Task prompt. Reproduce the listing below, substituting "vernacular name" for each occurrence of "common name" and leaving all other text unchanged.

-=-=-=-=-

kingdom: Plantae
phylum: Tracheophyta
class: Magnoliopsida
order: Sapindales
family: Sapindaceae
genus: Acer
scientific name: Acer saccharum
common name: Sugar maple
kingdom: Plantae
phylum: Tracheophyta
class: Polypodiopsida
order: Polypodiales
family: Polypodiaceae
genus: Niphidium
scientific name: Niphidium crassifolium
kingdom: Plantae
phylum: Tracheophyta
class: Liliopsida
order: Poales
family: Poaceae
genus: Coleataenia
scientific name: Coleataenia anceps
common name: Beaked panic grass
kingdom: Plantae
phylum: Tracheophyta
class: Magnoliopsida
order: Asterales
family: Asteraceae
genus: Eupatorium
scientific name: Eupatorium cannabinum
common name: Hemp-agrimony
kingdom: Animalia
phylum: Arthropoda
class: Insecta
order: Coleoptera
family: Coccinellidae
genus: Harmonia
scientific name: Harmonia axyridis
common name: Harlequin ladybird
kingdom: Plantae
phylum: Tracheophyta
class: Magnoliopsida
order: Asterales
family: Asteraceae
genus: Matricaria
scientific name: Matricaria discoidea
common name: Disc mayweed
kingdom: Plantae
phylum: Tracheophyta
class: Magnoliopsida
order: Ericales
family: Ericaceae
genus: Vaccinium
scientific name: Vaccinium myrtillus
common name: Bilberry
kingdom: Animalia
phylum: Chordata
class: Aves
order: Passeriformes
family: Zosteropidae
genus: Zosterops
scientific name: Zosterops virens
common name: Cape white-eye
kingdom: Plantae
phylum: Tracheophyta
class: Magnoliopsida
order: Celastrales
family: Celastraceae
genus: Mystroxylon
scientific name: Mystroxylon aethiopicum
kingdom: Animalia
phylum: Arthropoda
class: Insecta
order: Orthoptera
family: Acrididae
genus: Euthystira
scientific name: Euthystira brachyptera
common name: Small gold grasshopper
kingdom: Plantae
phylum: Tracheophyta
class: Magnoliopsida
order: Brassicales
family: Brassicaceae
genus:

-=-=-=-=-

Finished answer.
kingdom: Plantae
phylum: Tracheophyta
class: Magnoliopsida
order: Sapindales
family: Sapindaceae
genus: Acer
scientific name: Acer saccharum
vernacular name: Sugar maple
kingdom: Plantae
phylum: Tracheophyta
class: Polypodiopsida
order: Polypodiales
family: Polypodiaceae
genus: Niphidium
scientific name: Niphidium crassifolium
kingdom: Plantae
phylum: Tracheophyta
class: Liliopsida
order: Poales
family: Poaceae
genus: Coleataenia
scientific name: Coleataenia anceps
vernacular name: Beaked panic grass
kingdom: Plantae
phylum: Tracheophyta
class: Magnoliopsida
order: Asterales
family: Asteraceae
genus: Eupatorium
scientific name: Eupatorium cannabinum
vernacular name: Hemp-agrimony
kingdom: Animalia
phylum: Arthropoda
class: Insecta
order: Coleoptera
family: Coccinellidae
genus: Harmonia
scientific name: Harmonia axyridis
vernacular name: Harlequin ladybird
kingdom: Plantae
phylum: Tracheophyta
class: Magnoliopsida
order: Asterales
family: Asteraceae
genus: Matricaria
scientific name: Matricaria discoidea
vernacular name: Disc mayweed
kingdom: Plantae
phylum: Tracheophyta
class: Magnoliopsida
order: Ericales
family: Ericaceae
genus: Vaccinium
scientific name: Vaccinium myrtillus
vernacular name: Bilberry
kingdom: Animalia
phylum: Chordata
class: Aves
order: Passeriformes
family: Zosteropidae
genus: Zosterops
scientific name: Zosterops virens
vernacular name: Cape white-eye
kingdom: Plantae
phylum: Tracheophyta
class: Magnoliopsida
order: Celastrales
family: Celastraceae
genus: Mystroxylon
scientific name: Mystroxylon aethiopicum
kingdom: Animalia
phylum: Arthropoda
class: Insecta
order: Orthoptera
family: Acrididae
genus: Euthystira
scientific name: Euthystira brachyptera
vernacular name: Small gold grasshopper
kingdom: Plantae
phylum: Tracheophyta
class: Magnoliopsida
order: Brassicales
family: Brassicaceae
genus:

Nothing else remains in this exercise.